What the task requires. This exercise asks for the entries below to be printed exactly.

═════ Given entries

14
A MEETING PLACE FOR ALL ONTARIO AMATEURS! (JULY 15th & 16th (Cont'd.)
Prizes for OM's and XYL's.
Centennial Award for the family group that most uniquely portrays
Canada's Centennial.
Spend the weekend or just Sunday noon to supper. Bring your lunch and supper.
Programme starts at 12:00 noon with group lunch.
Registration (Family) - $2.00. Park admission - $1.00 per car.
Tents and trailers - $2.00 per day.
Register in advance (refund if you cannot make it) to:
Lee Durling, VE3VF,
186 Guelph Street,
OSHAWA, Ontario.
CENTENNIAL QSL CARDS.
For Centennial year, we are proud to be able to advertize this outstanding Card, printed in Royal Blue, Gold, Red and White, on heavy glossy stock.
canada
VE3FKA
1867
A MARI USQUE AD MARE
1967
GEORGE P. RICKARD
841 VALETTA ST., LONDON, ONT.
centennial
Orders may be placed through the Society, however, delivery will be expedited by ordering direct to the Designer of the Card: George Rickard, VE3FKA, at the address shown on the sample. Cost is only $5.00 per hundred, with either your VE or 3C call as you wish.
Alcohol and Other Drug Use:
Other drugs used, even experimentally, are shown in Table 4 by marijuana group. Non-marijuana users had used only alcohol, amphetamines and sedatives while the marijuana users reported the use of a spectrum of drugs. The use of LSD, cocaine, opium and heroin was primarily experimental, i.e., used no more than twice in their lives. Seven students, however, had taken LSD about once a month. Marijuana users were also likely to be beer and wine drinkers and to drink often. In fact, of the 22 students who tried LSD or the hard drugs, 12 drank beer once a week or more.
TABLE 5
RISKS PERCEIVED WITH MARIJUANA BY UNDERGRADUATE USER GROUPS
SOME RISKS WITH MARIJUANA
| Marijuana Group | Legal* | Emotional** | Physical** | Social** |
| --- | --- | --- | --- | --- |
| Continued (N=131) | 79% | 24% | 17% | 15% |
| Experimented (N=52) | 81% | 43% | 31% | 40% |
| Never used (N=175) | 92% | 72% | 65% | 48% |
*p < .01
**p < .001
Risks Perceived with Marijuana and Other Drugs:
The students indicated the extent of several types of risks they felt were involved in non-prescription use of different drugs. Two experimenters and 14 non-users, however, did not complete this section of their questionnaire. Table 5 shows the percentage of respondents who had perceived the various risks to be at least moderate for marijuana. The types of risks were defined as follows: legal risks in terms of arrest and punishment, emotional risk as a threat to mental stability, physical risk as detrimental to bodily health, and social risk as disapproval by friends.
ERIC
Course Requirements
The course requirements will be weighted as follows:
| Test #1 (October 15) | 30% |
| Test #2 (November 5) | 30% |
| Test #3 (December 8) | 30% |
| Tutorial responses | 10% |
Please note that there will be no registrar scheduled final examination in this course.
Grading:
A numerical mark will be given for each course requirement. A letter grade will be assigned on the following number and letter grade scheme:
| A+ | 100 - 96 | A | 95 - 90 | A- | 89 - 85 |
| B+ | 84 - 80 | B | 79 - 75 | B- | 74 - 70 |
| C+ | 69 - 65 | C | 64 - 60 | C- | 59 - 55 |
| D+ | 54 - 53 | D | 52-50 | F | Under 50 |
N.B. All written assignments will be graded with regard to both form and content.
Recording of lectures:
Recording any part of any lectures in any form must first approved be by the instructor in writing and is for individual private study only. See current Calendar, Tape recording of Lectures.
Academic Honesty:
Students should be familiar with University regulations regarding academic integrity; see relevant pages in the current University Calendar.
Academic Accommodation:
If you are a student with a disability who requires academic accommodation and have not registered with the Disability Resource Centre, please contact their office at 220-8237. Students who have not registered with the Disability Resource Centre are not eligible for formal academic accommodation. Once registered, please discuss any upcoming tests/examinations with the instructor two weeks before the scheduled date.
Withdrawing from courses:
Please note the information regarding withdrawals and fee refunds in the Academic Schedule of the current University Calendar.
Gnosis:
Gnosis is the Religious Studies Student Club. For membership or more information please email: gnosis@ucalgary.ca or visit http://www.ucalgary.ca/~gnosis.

══════════

The completed task.
14
A MEETING PLACE FOR ALL ONTARIO AMATEURS! (JULY 15th & 16th (Cont'd.)
Prizes for OM's and XYL's.
Centennial Award for the family group that most uniquely portrays
Canada's Centennial.
Spend the weekend or just Sunday noon to supper. Bring your lunch and supper.
Programme starts at 12:00 noon with group lunch.
Registration (Family) - $2.00. Park admission - $1.00 per car.
Tents and trailers - $2.00 per day.
Register in advance (refund if you cannot make it) to:
Lee Durling, VE3VF,
186 Guelph Street,
OSHAWA, Ontario.
CENTENNIAL QSL CARDS.
For Centennial year, we are proud to be able to advertize this outstanding Card, printed in Royal Blue, Gold, Red and White, on heavy glossy stock.
canada
VE3FKA
1867
A MARI USQUE AD MARE
1967
GEORGE P. RICKARD
841 VALETTA ST., LONDON, ONT.
centennial
Orders may be placed through the Society, however, delivery will be expedited by ordering direct to the Designer of the Card: George Rickard, VE3FKA, at the address shown on the sample. Cost is only $5.00 per hundred, with either your VE or 3C call as you wish.
Alcohol and Other Drug Use:
Other drugs used, even experimentally, are shown in Table 4 by marijuana group. Non-marijuana users had used only alcohol, amphetamines and sedatives while the marijuana users reported the use of a spectrum of drugs. The use of LSD, cocaine, opium and heroin was primarily experimental, i.e., used no more than twice in their lives. Seven students, however, had taken LSD about once a month. Marijuana users were also likely to be beer and wine drinkers and to drink often. In fact, of the 22 students who tried LSD or the hard drugs, 12 drank beer once a week or more.
TABLE 5
RISKS PERCEIVED WITH MARIJUANA BY UNDERGRADUATE USER GROUPS
SOME RISKS WITH MARIJUANA
| Marijuana Group | Legal* | Emotional** | Physical** | Social** |
| --- | --- | --- | --- | --- |
| Continued (N=131) | 79% | 24% | 17% | 15% |
| Experimented (N=52) | 81% | 43% | 31% | 40% |
| Never used (N=175) | 92% | 72% | 65% | 48% |
*p < .01
**p < .001
Risks Perceived with Marijuana and Other Drugs:
The students indicated the extent of several types of risks they felt were involved in non-prescription use of different drugs. Two experimenters and 14 non-users, however, did not complete this section of their questionnaire. Table 5 shows the percentage of respondents who had perceived the various risks to be at least moderate for marijuana. The types of risks were defined as follows: legal risks in terms of arrest and punishment, emotional risk as a threat to mental stability, physical risk as detrimental to bodily health, and social risk as disapproval by friends.
ERIC
Course Requirements
The course requirements will be weighted as follows:
| Test #1 (October 15) | 30% |
| Test #2 (November 5) | 30% |
| Test #3 (December 8) | 30% |
| Tutorial responses | 10% |
Please note that there will be no registrar scheduled final examination in this course.
Grading:
A numerical mark will be given for each course requirement. A letter grade will be assigned on the following number and letter grade scheme:
| A+ | 100 - 96 | A | 95 - 90 | A- | 89 - 85 |
| B+ | 84 - 80 | B | 79 - 75 | B- | 74 - 70 |
| C+ | 69 - 65 | C | 64 - 60 | C- | 59 - 55 |
| D+ | 54 - 53 | D | 52-50 | F | Under 50 |
N.B. All written assignments will be graded with regard to both form and content.
Recording of lectures:
Recording any part of any lectures in any form must first approved be by the instructor in writing and is for individual private study only. See current Calendar, Tape recording of Lectures.
Academic Honesty:
Students should be familiar with University regulations regarding academic integrity; see relevant pages in the current University Calendar.
Academic Accommodation:
If you are a student with a disability who requires academic accommodation and have not registered with the Disability Resource Centre, please contact their office at 220-8237. Students who have not registered with the Disability Resource Centre are not eligible for formal academic accommodation. Once registered, please discuss any upcoming tests/examinations with the instructor two weeks before the scheduled date.
Withdrawing from courses:
Please note the information regarding withdrawals and fee refunds in the Academic Schedule of the current University Calendar.
Gnosis:
Gnosis is the Religious Studies Student Club. For membership or more information please email: gnosis@ucalgary.ca or visit http://www.ucalgary.ca/~gnosis.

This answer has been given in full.